- Genre: Game show, Sport
- Country of origin: United States

Production
- Running time: 30 minutes

Original release
- Network: NBC
- Release: December 27, 1946 – December 12, 1947

= Campus Hoopla =

1946–47 American TV game show

Campus Hoopla is an American game show that ran on the NBC Television network from December 27, 1946, until it ended on December 12, 1947.

==Format==
The show was centered on a group of teenagers ("complete with 'cheerleaders' and 'students'") in a soda shop. Episodes included up-to-date sports scores and film footage from recent games.
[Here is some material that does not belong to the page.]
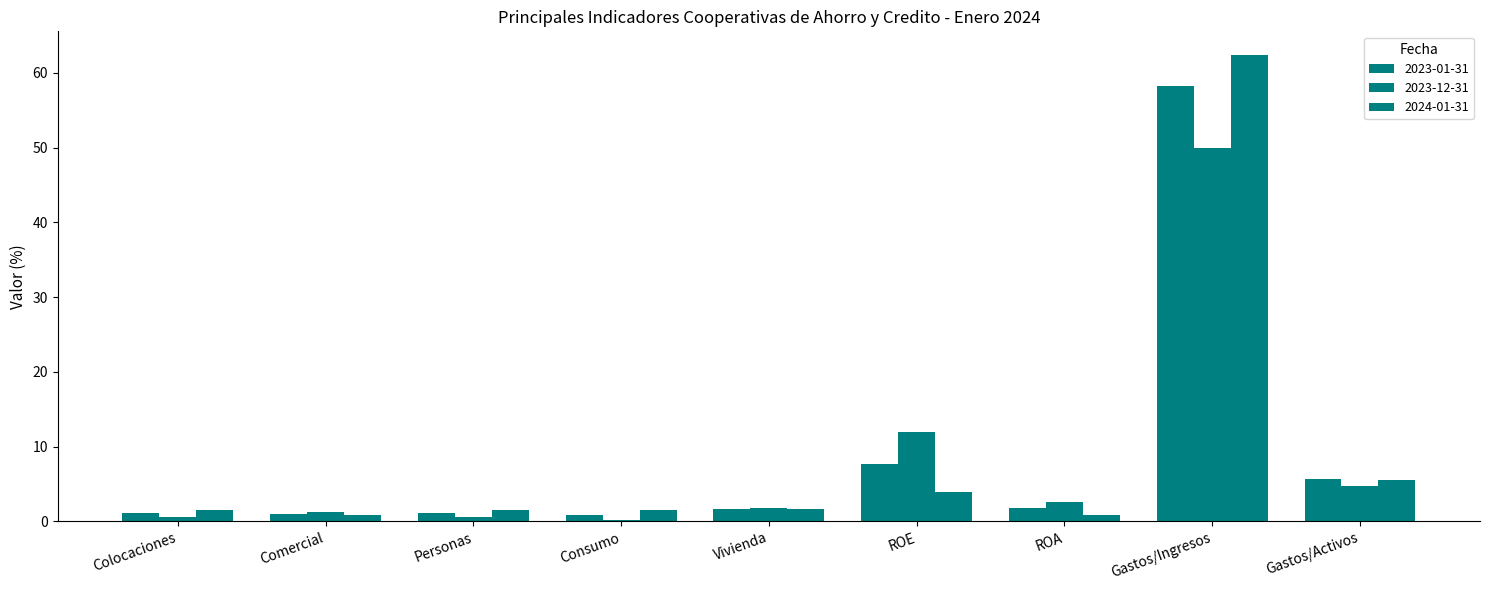

Which category has the lowest value across all series?

Consumo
It began as a half-hour program but "after several months" was cut to 15 minutes.

==Cast==
- Lou Little - Host
- Bob Stanton - Sports Reporter
- Eva Marie Saint - Commercial Spokeswoman
- Jack Kilty and Anne Crowley - Song-and-dance act

Long Island University basketball coach and author Clair Bee was also featured on the program.

== Production ==
Campus Hoopla originated from WNBT-TV. Owen Davis Jr., Ernie Colling, and Ken Young were producers.

==Episode status==
Episode segments of live TV broadcasts (video and audio) of Campus Hoopla dating from 1947 exist in the Hubert Chain Collection of the earliest kinescopes still in existence, as preserved in the Library of Congress (Moving Image Collection). Audio recordings of live TV broadcasts of this show are also on file at the Library of Congress from the 1946-47 period, as recorded from WNBT-TV.

== Sponsor ==
Eva Marie Saint, the cheerleader who did live Keds sneakers commercials on this program, also talks about her performance on this early TV show along with photos in 1947 and 1949 issues of Life magazine. The show was sponsored by U.S. Rubber (makers of Keds). U. S. Rubber ended its sponsorship for the summer of 1947, leaving the program sustaining during that period.

==Critical response==
A review of Campus Hoopla in the trade publication Variety described the program as "good entertainment, running smoothly and offering the right kind of fresh, young divertissement."